L’immigration pose en France davantage de problèmes sociétaux aujourd’hui qu’hier pour cinq raisons principales :
Le nombre des immigrés, leur origine, l’Europe passoire, la mondialisation, et la panne d’intégration.
1. Le nombre des immigrés est en croissance exponentielle.
Il y a trop d’entrées dont on ne peut pas mesurer les flux. Les chiffres des flux d’entrée de l’immigration légale qui reposent sur le recensement de 1999, de l’aveu même de l’INSEE, ont été sous-évalués, ce qui signifie qu’ils sont faux et certains disent même truqués. En outre il n’y a, à ce jour, aucun instrument pour contrôler les flux de sortie et donc à plus forte raison le solde migratoire qui est largement positif et non négatif comme on l’a fait dire aux chiffres. Mieux le recensement national n’existe plus depuis 2002. Il a été remplacé en France en 2005 par une méthode d’échantillonnage probabiliste dite méthode de Leslie Kish. Or, nous sommes les seuls en Europe à utiliser cette méthode, tout juste valable pour les pays du tiers-monde. Cette méthode ne permet aucun dénombrement pertinent des immigrés légaux, et encore moins des illégaux, dont la régularisation a posé à l’Union européenne un gros problème, grâce à l’inconscience de nos voisins européens.
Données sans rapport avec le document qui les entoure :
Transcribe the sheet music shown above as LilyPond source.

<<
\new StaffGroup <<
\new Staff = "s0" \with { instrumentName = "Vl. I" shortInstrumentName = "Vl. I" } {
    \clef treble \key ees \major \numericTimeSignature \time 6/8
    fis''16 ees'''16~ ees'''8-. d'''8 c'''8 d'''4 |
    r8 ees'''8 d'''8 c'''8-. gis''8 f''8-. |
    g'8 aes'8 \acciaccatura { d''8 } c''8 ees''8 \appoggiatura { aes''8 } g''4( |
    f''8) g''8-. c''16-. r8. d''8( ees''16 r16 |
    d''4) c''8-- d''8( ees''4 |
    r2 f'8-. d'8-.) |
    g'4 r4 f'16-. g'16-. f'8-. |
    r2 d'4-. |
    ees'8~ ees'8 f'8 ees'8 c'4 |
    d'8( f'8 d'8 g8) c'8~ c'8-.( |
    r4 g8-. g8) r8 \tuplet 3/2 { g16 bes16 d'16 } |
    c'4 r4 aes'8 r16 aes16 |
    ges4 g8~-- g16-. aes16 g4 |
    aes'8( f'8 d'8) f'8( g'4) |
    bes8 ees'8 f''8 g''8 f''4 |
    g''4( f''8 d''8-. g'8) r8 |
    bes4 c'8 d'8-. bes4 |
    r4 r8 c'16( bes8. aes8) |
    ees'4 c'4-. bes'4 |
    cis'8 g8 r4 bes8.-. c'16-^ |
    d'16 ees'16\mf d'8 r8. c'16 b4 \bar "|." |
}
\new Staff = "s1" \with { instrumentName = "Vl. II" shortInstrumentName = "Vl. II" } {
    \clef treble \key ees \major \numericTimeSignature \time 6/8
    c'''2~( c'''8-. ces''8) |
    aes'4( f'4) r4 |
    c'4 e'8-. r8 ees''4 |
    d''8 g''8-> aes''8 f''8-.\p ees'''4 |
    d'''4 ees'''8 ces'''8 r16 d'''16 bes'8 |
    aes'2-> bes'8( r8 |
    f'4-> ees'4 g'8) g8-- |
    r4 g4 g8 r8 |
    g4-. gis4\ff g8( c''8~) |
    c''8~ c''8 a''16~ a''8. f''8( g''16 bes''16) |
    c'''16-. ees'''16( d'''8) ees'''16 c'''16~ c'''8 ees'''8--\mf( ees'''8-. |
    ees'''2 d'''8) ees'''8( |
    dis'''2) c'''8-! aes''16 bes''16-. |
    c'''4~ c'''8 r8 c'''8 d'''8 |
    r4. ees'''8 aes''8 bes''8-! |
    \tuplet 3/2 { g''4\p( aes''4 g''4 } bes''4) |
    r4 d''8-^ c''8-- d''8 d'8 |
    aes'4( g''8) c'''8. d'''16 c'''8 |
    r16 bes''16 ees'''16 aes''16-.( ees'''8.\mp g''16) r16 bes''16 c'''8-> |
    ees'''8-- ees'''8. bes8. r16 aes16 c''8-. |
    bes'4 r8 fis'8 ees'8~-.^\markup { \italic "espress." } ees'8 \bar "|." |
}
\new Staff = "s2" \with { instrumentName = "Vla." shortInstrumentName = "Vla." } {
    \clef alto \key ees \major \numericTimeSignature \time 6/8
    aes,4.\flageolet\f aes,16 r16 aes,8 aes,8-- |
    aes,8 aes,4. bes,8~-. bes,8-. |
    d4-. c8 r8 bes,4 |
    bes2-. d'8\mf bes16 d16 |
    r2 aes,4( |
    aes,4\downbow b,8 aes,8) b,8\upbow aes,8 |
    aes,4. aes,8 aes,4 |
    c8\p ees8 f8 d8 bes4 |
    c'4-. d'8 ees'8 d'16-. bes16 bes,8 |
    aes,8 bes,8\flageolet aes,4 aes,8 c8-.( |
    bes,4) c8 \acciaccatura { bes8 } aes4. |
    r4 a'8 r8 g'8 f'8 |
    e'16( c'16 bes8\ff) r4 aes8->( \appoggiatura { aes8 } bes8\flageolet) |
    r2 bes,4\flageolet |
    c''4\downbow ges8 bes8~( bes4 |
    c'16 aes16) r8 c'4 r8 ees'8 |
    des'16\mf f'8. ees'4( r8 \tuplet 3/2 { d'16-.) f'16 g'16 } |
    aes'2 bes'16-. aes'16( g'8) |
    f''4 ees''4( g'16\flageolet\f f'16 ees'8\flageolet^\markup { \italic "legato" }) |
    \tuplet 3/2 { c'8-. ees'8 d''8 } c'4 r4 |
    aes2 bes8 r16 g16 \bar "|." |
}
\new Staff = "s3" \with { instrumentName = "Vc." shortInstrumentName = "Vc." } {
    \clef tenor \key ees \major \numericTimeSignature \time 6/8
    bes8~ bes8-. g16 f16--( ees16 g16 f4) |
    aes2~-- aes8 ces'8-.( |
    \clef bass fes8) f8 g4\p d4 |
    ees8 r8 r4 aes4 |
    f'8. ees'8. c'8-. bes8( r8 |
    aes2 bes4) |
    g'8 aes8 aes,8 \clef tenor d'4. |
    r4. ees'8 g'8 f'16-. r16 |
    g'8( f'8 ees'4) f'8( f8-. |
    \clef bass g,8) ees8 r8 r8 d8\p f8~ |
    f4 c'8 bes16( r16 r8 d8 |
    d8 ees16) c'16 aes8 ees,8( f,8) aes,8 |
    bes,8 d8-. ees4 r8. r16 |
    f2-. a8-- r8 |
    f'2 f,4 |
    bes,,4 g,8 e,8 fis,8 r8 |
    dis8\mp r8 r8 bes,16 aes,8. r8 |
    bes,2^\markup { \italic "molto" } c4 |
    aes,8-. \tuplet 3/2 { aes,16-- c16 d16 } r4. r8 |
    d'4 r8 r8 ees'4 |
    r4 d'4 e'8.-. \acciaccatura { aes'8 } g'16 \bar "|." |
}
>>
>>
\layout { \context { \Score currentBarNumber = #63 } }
En 1 an ½ l’Italie et l’Espagne ont régularisé 1.250.000 immigrés clandestins qui se sont légalement dispersés dans toute l’Europe, et ont abouti en France pour beaucoup. Ces clandestins ne représentent pas tout le « stock » des illégaux (il y a ceux qui ne se cachent pas en attendant une régularisation, les sans-papiers) mais en sont la plus grande partie. Villepin disait que les illégaux en France étaient de 200.000 à 400.000 en 2004-2005, mais ce ne sont qu’estimations car, par définition, on ne peut pas les dénombrer. Le « stock », vivant aujourd’hui en France est plus vraisemblablement voisin de 1.000.000. Or si aucune mesure n’est possible des flux, ni des stocks d’immigrants, aucune maîtrise réelle ne sera possible. Mais la maîtrise est aussi une question d’effectifs de la Police et d’une meilleure répartition de ses tâches, surtout en période de débordement des flux. C’est aussi celle d’une application plus stricte de la loi et des moyens à donner à la Justice. Aujourd’hui les contrôles de police dans la rue, plus fréquents, constatent une forte présence d’illégaux. L’application de la loi n’est pas une injure, mais les expulsions ne sont pas tendres. Il ne faudrait pas en arriver là.
2. L’origine des immigrés est connue.
3. L’Union européenne est incapable d’endiguer ces flux migratoires.
Elle ne le souhaite pas. C’est une Europe passoire. Les frontières intérieures n’existant plus, l’Union fait appel aux nations périphériques pour surveiller ses frontières extérieures. On devrait d’ailleurs parler d’une France passoire sans frontières dans une Europe poreuse sans moyens. Ceux de l’agence européenne Frontex sont en effet insuffisants. Frontex aide seulement les états périphériques dans ces contrôles extérieurs. Les résultats ne sont guère encourageants. En outre la philosophie de l’Union en matière de repeuplement par les migrations (repeuplement passif par un remplissage massif), inspirée d’un rapport de l’ONU, comporte un danger de perte d’identité pour les Etats-nations. Endiguer ces flux dont l’Union est responsable, devient urgent en dénonçant les traités européens, en particulier les accords de Schengen, et en retrouvant notre indépendance nationale nos frontières et nos douaniers.
4. Mais les flux migratoires sont mondiaux, ils ne concernent pas seulement la France.
C’est un des aspects de la Mondialisation, dont tous les pays « riches » subissent les conséquences. La mondialisation augmente les flux et a un rôle sur leur vitesse. Au point que la plupart des pays européens, paraissent dépassés et durcissent leur législation, tandis que les Etats-Unis construisent un mur et font « donner la troupe ». Est-ce cela qu’on souhaite ? L’arsenal des lois est bien suffisant, des accords de coopération (et non plus de réadmission) sont plutôt indispensables afin d’endiguer des flux autrefois flux sud-nord, qui sont devenus est-ouest et bientôt sud-sud. Pour cela seuls des Etats peuvent signer ces accords et non une entité éléphantesque (une économie-monde selon l’expression de F. Braudel) telle que l’Union européenne.